Well anyway.... after the Adam Sandler movie Eight Below came on and I finally got to watch it. It made me more homesick for my own dogs. Espacially after I was Skyping home last night and Havoc was crawled up in my son's lap while he was talking to me.

I thought it was a good movie, made me sad that some of the dogs did not make it but I am so happy Max and Mya did make it. Great dogs and made me want one. 

I think Max was an awesome dog but Mya was my favorite.


----------



## mjbgsd (Jun 29, 2004)

I remember watching that movie, I cried....


----------



## Mrs.K (Jul 14, 2009)

> Originally Posted By: KathyWEight Below!
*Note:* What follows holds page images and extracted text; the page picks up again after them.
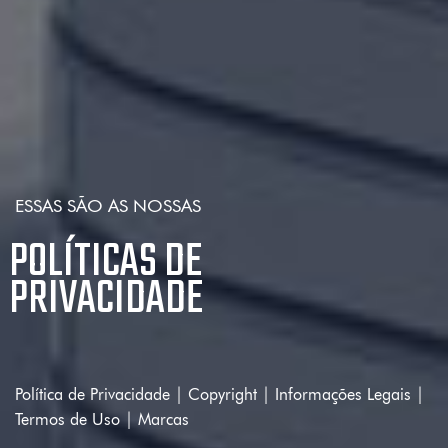
ESSAS SÃO AS NOSSAS
POLÍTICAS DE
PRIVACIDADE
Política de Privacidade
|
Copyright
|
Informações Legais
|
Termos de Uso
|
Marcas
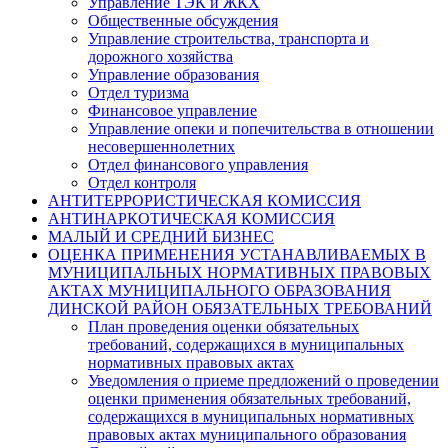
Управление ТЭК и ЖКХ
Общественные обсуждения
Управление строительства, транспорта и
дорожного хозяйства
Управление образования
Отдел туризма
Финансовое управление
Управление опеки и попечительства в отношении
несовершеннолетних
Отдел финансового управления
Отдел контроля
АНТИТЕРРОРИСТИЧЕСКАЯ КОМИССИЯ
АНТИНАРКОТИЧЕСКАЯ КОМИССИЯ
МАЛЫЙ И СРЕДНИЙ БИЗНЕС
ОЦЕНКА ПРИМЕНЕНИЯ УСТАНАВЛИВАЕМЫХ В
МУНИЦИПАЛЬНЫХ НОРМАТИВНЫХ ПРАВОВЫХ
АКТАХ МУНИЦИПАЛЬНОГО ОБРАЗОВАНИЯ
ДИНСКОЙ РАЙОН ОБЯЗАТЕЛЬНЫХ ТРЕБОВАНИЙ
План проведения оценки обязательных
требований, содержащихся в муниципальных
нормативных правовых актах
Уведомления о приеме предложений о проведении
оценки применения обязательных требований,
содержащихся в муниципальных нормативных
правовых актах муниципального образования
The movie about the sled dogs in antartica. It has only been out for a few years but I had never seen it.
> 
> I got to work this AM over here in Iraq and was the only one here for about an hour so I turned on the TV in the office to listen to CNN. Well CNN was off AFN for a while and it was boxing instead so I changed the channel and found an Adam Sandler movie and just left it on for noise. I was feeling a bit homesick this morning as my son got home to the states for Christmas and I am not there and I wanted the 'company' of the TV.
> 
> ...


Aaaah that was about sled dogs? I know it was on AFN, watched the Adam Sandler movie too but decided to watch Town without Christmas instead of 8 below. If I knew it was about dogs I would have watched it.

Please take care over there. 

Definitely have to see if the Shopette has 8 below as a rental.


----------



## Kayos and Havoc (Oct 17, 2002)

That is right you are in Germany and we get our AFN from Germany. We don't get much but it beats nothing.


----------



## elisabeth_00117 (May 17, 2009)

I love that movie. I cry every time I watch it!

ETA: Paul Walker (main character) is also another reason I love that movie....


----------



## jfisher (Dec 29, 2005)

The only thing that bothered me about that movie is I don't think Paul Walker acted emotional enough over the loss of his dogs. I would have been FREAKING OUT when I was forced to leave them behind. Can you even imagine?! I just wish there would have been more emotion behind his character. Other than that, really liked it.

-Jackie


----------



## Chicagocanine (Aug 7, 2008)

The leopard seal freaked me out... I never knew they were that scary-looking as adults until I saw that movie!

Did you know this movie is based on a true story? There was a Japanese antarctic expedition in the 50s where they had to do an emergency evacuation and leave their sled dogs behind. 
They changed the story for the movie to give it a happier ending though (to have more of the dogs survive.)


----------



## Kayos and Havoc (Oct 17, 2002)

I had heard it was based on a true story but did not know it was a Japanese crew. I am surprised any dogs survived but they are resourceful and good scavengers.


----------



## Chicagocanine (Aug 7, 2008)

It is pretty amazing that any survived and were actually found when they returned--- especially since the dogs were actually left for a year! I think about half of the dogs were not found at all.


----------



## sleachy (Aug 10, 2001)

I saw the movie awhile back so I don't remember all of the details but didn't they tell the guy that they would come back for the dogs in a few days/weeks?


----------



## Kayos and Havoc (Oct 17, 2002)

They had planned on returning quickly but the weather got bad adn they could not get a ship or plane to go in.


----------